While browsing over all the posting I came across MeatEater’s steak rollers. I had a couple of beef round steaks in the freezer so I thought what the heck. The treat is while I was digging my light bulb went on and I pulled some Venison round steaks also. I used some Yoshida and added some Pepper Jack and Provolone with the Swiss cheese, and some green onions and mushrooms. I sprinkled some Monterey Steak seasoning on them before I pounded them flat.  Rubbed the outside with some more Yoshida and lightly applied some Monterey Steak seasonings

I have read many posting about how to prep Venison, I didn’t soak mine in anything, because in this case the meat was a rifle kill and she didn’t even twitch when she hit the ground and I do all my own processing so I know that the adrenaline wouldn’t be a problem for this batch of meat. But if I was going to use bow kill meat I would have soaked the meat in a mild brine solution for about an hour or so.

Smoked in my MES 30, temp set at 225 and used Mesquite chips, cooked the beef to IT of 160, Venison to IT of 170. I lightly sprayed with a Yoshida once during the cook.

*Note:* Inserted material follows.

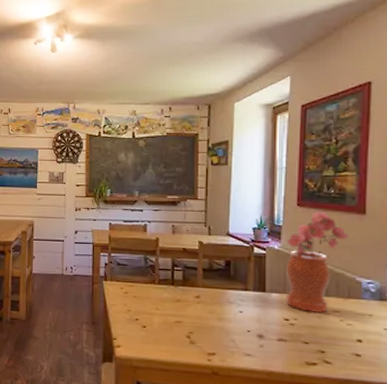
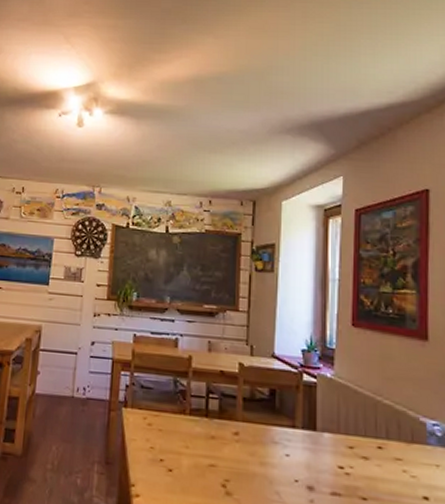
potted flower: present [285,211,349,313] -> none [339,333,410,460]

I will post in the beef forum also, hope I don’t get yelled at for double posting . .


























yes they are as good as they look! thaks Meateater for sharing


----------



## slownlow (Mar 30, 2012)

Wow nice Job!!  They look great.


----------



## smokinhusker (Mar 30, 2012)

Very nice! Looks delicious and added to the to do list!


----------